Thinking about the scale and impact of the financial business, there was no better time in human history to maintain simultaneously hundreds of millions of interactions to deliver value per individual need. Advancements in automation, cloud computing, or machine intelligence technologies create new space for maximizing the power of data and give an enormous opportunity for traditional businesses to exponentially grow the quality of relationships and keeping up with customers.
It’s very hard to compete with an organization that is capable to save its clients precious time and deliver value which is a sum of trust + context + momentum in an engaging and simple to consume form.
Head of Digital at Bank of America, David Tyrie, shared an interesting viewpoint that refers to personalization challenges for the traditional banking ecosystem during discussion at the Digital Banking 2020 Conference:
Tailoring client experiences 1:1 to feel timely, relevant, and credible requires real-time decisioning of transactional, contextual, and behavioral data and an adoption of open platforms so that information can flow to trusted partners. “Closed-loop, data ecosystems” can help realize hyper-personalization at scale because they enable continuous learning to serve customized and contextual experiences, content, offers, recommendations, and insights.

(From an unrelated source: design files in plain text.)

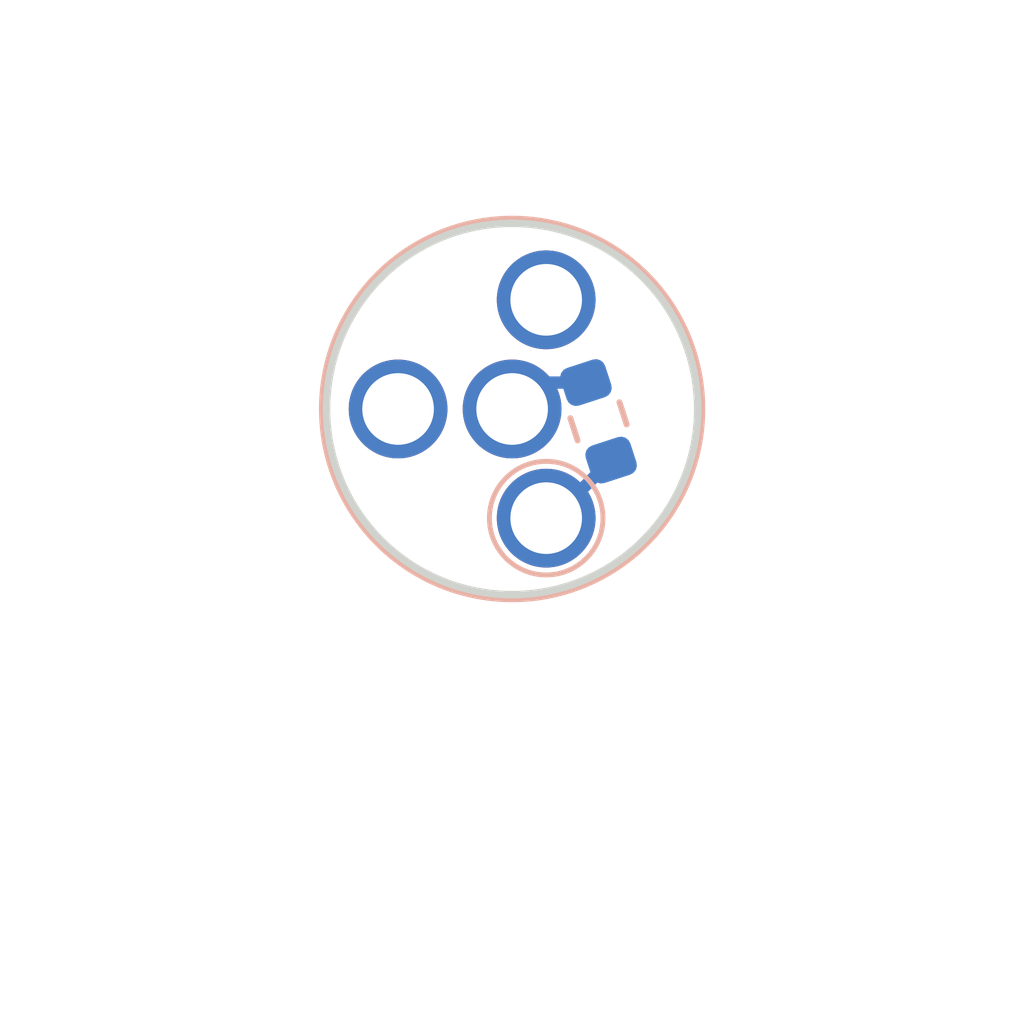
<source format=kicad_pcb>
(kicad_pcb
	(version 20241229)
	(generator "pcbnew")
	(generator_version "9.0")
	(general
		(thickness 1.6)
		(legacy_teardrops no)
	)
	(paper "A4")
	(title_block
		(title "MiniXLR adapter")
		(date "2025-08-18")
		(rev "6c")
		(company "elagil")
	)
	(layers
		(0 "F.Cu" signal)
		(2 "B.Cu" signal)
		(9 "F.Adhes" user "F.Adhesive")
		(11 "B.Adhes" user "B.Adhesive")
		(13 "F.Paste" user)
		(15 "B.Paste" user)
		(5 "F.SilkS" user "F.Silkscreen")
		(7 "B.SilkS" user "B.Silkscreen")
		(1 "F.Mask" user)
		(3 "B.Mask" user)
		(17 "Dwgs.User" user "User.Drawings")
		(19 "Cmts.User" user "User.Comments")
		(21 "Eco1.User" user "User.Eco1")
		(23 "Eco2.User" user "User.Eco2")
		(25 "Edge.Cuts" user)
		(27 "Margin" user)
		(31 "F.CrtYd" user "F.Courtyard")
		(29 "B.CrtYd" user "B.Courtyard")
		(35 "F.Fab" user)
		(33 "B.Fab" user)
		(39 "User.1" user)
		(41 "User.2" user)
		(43 "User.3" user)
		(45 "User.4" user)
	)
	(setup
		(stackup
			(layer "F.SilkS"
				(type "Top Silk Screen")
			)
			(layer "F.Paste"
				(type "Top Solder Paste")
			)
			(layer "F.Mask"
				(type "Top Solder Mask")
				(thickness 0.01)
			)
			(layer "F.Cu"
				(type "copper")
				(thickness 0.035)
			)
			(layer "dielectric 1"
				(type "core")
				(thickness 1.51)
				(material "FR4")
				(epsilon_r 4.5)
				(loss_tangent 0.02)
			)
			(layer "B.Cu"
				(type "copper")
				(thickness 0.035)
			)
			(layer "B.Mask"
				(type "Bottom Solder Mask")
				(thickness 0.01)
			)
			(layer "B.Paste"
				(type "Bottom Solder Paste")
			)
			(layer "B.SilkS"
				(type "Bottom Silk Screen")
			)
			(copper_finish "None")
			(dielectric_constraints no)
		)
		(pad_to_mask_clearance 0)
		(allow_soldermask_bridges_in_footprints no)
		(tenting front back)
		(pcbplotparams
			(layerselection 0x00000000_00000000_55555555_5755f5ff)
			(plot_on_all_layers_selection 0x00000000_00000000_00000000_00000000)
			(disableapertmacros no)
			(usegerberextensions no)
			(usegerberattributes yes)
			(usegerberadvancedattributes yes)
			(creategerberjobfile yes)
			(dashed_line_dash_ratio 12.000000)
			(dashed_line_gap_ratio 3.000000)
			(svgprecision 4)
			(plotframeref no)
			(mode 1)
			(useauxorigin no)
			(hpglpennumber 1)
			(hpglpenspeed 20)
			(hpglpendiameter 15.000000)
			(pdf_front_fp_property_popups yes)
			(pdf_back_fp_property_popups yes)
			(pdf_metadata yes)
			(pdf_single_document no)
			(dxfpolygonmode yes)
			(dxfimperialunits yes)
			(dxfusepcbnewfont yes)
			(psnegative no)
			(psa4output no)
			(plot_black_and_white yes)
			(sketchpadsonfab no)
			(plotpadnumbers no)
			(hidednponfab no)
			(sketchdnponfab yes)
			(crossoutdnponfab yes)
			(subtractmaskfromsilk no)
			(outputformat 1)
			(mirror no)
			(drillshape 1)
			(scaleselection 1)
			(outputdirectory "")
		)
	)
	(net 0 "")
	(net 1 "/DET")
	(net 2 "/GND")
	(net 3 "unconnected-(J2-Pad2)")
	(net 4 "unconnected-(J2-Pad3)")
	(footprint "Resistor_SMD:R_0603_1608Metric" (layer "B.Cu") (at 141.5 105.25 -72))
	(footprint "connector_audio:MiniXLR-4_Rean_RT4MPR" (layer "B.Cu") (at 139.75 105 90))
	(gr_circle
		(center 139.75 105)
		(end 143.5 105.25)
		(stroke
			(width 0.15)
			(type default)
		)
		(fill no)
		(layer "Edge.Cuts")
		(uuid "1c2c1eaf-1fb7-4237-b0c2-abcef7eeb3b8")
	)
	(segment
		(start 140.284622 104.465378)
		(end 141.245062 104.465378)
		(width 0.25)
		(layer "B.Cu")
		(net 1)
		(uuid "3bc41ee5-5839-4758-9d25-09086016057d")
	)
	(segment
		(start 140.144291 104.605709)
		(end 139.75 105)
		(width 0.25)
		(layer "B.Cu")
		(net 1)
		(uuid "3cbad3e1-d830-4145-a966-386410496558")
	)
	(segment
		(start 139.75 105)
		(end 140.284622 104.465378)
		(width 0.25)
		(layer "B.Cu")
		(net 1)
		(uuid "8dc32ee5-8468-44c1-9df5-ed9a5606fe3c")
	)
	(segment
		(start 140.44 107.21)
		(end 141.033184 107.21)
		(width 0.25)
		(layer "F.Cu")
		(net 2)
		(uuid "edddc1ec-2c6e-4596-9da0-0c5c69918210")
	)
	(segment
		(start 140.44 107.21)
		(end 140.57956 107.21)
		(width 0.25)
		(layer "B.Cu")
		(net 2)
		(uuid "66735eb9-ea8e-4c4e-bf57-fac2a2b407bc")
	)
	(segment
		(start 140.44 107.21)
		(end 141.033183 107.21)
		(width 0.25)
		(layer "B.Cu")
		(net 2)
		(uuid "996f83f4-2f59-4f81-8976-778729a00471")
	)
	(segment
		(start 140.57956 107.21)
		(end 141.754938 106.034622)
		(width 0.25)
		(layer "B.Cu")
		(net 2)
		(uuid "9e9fd72d-a007-49b8-a46d-dd1cc305a663")
	)
	(embedded_fonts no)
)

</source>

This continuous learning component is vital as it helps big organizations like banks or insurers build more individualized interaction with their customers and learn their behavior along the way. We already see a growing post-pandemic trend to emulate everything that’s physical and build a digital representation of physical relationships to make sure the customer is at the heart of financial transformation.
Personalization requires financial organizations to jump multiple levels when it comes to data maturity. In order to win the race for customer attention in 2021, companies should become not only a data organization from the ground up but to be flexible and fast with implementing new structures (incepting necessary cultural shift), systems and competencies (digital skills) that distinguish them from the old legacy times.
Even though increased focus on customers brings obvious benefits for both the organization and its clients, there are several significant challenges before financial enterprises can reap the great benefits from personalization. It’s worth making sure the organization is prepared and can handle some of the existing challenges:
- Data consists of a lot of unstructured content, which makes it difficult to interpret.
- Instead of considering data as an IT asset, the ownership of data should be moved to the business users, making data a key asset for decision making (it’s necessary to strengthen cooperation between business & tech, to tear down the product-silos).
- Restrictions of regulatory requirements and privacy concerns.
- Integrating customer data from multiple sources to create comprehensive profiles that are then used by predictive analytics tools to generate the most relevant recommendations and products might cause data quality issue due to third-party, publicly available data sources for which financial services companies can’t manage the reliability.
It seems unreal that the successful banks and financial industry organizations of tomorrow will be that far removed from those of today. Rather how customers interact with them will be different (digital customer interface). Financial services have become anything but personal. The relationship we have with our money is being completely reimagined for the digital world, same as how we go about building financial services is changing. We are sure this trend will not only grow but will be one of the key drivers in the financial services transformation.